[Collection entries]
##########

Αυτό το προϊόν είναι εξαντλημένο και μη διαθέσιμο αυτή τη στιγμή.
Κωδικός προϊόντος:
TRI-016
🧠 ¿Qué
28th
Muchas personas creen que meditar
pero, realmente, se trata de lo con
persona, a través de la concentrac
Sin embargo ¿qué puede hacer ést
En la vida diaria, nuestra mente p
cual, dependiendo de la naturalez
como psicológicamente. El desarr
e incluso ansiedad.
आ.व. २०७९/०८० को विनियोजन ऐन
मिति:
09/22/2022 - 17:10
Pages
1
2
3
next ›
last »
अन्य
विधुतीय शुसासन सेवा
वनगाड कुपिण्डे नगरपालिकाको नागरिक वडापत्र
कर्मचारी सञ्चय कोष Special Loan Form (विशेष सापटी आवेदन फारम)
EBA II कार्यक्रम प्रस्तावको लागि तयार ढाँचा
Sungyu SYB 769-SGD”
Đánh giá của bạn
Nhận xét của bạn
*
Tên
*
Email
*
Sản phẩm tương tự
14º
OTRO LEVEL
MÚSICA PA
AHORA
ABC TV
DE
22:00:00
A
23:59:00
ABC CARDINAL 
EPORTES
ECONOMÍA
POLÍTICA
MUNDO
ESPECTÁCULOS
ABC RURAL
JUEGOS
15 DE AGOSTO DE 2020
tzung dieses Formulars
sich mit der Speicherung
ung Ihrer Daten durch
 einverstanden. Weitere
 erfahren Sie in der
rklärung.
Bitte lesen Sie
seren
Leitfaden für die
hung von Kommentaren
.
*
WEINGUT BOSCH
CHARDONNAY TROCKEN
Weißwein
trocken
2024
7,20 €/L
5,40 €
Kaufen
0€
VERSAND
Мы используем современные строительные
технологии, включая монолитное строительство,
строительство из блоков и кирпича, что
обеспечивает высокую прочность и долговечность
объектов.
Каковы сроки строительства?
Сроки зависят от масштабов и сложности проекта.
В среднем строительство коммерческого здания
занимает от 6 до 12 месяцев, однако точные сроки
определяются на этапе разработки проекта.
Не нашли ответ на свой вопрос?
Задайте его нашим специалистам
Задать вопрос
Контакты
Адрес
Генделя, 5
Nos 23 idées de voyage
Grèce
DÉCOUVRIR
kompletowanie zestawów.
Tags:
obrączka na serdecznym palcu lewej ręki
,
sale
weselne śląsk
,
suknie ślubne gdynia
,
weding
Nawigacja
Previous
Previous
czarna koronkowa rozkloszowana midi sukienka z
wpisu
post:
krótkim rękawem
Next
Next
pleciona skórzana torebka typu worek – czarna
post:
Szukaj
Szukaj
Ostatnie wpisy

##########

## [WHAT IS REQUIRED]
Rewrite the text of the entries above as a JSON list of strings, one string per line, from the first line of the entries through the line containing "विधुतीय शुसासन सेवा", including both ends and leaving out blank lines.

## [OUTPUT BELOW]
[
  "Αυτό το προϊόν είναι εξαντλημένο και μη διαθέσιμο αυτή τη στιγμή.",
  "Κωδικός προϊόντος:",
  "TRI-016",
  "🧠 ¿Qué",
  "28th",
  "Muchas personas creen que meditar",
  "pero, realmente, se trata de lo con",
  "persona, a través de la concentrac",
  "Sin embargo ¿qué puede hacer ést",
  "En la vida diaria, nuestra mente p",
  "cual, dependiendo de la naturalez",
  "como psicológicamente. El desarr",
  "e incluso ansiedad.",
  "आ.व. २०७९/०८० को विनियोजन ऐन",
  "मिति:",
  "09/22/2022 - 17:10",
  "Pages",
  "1",
  "2",
  "3",
  "next ›",
  "last »",
  "अन्य",
  "विधुतीय शुसासन सेवा"
]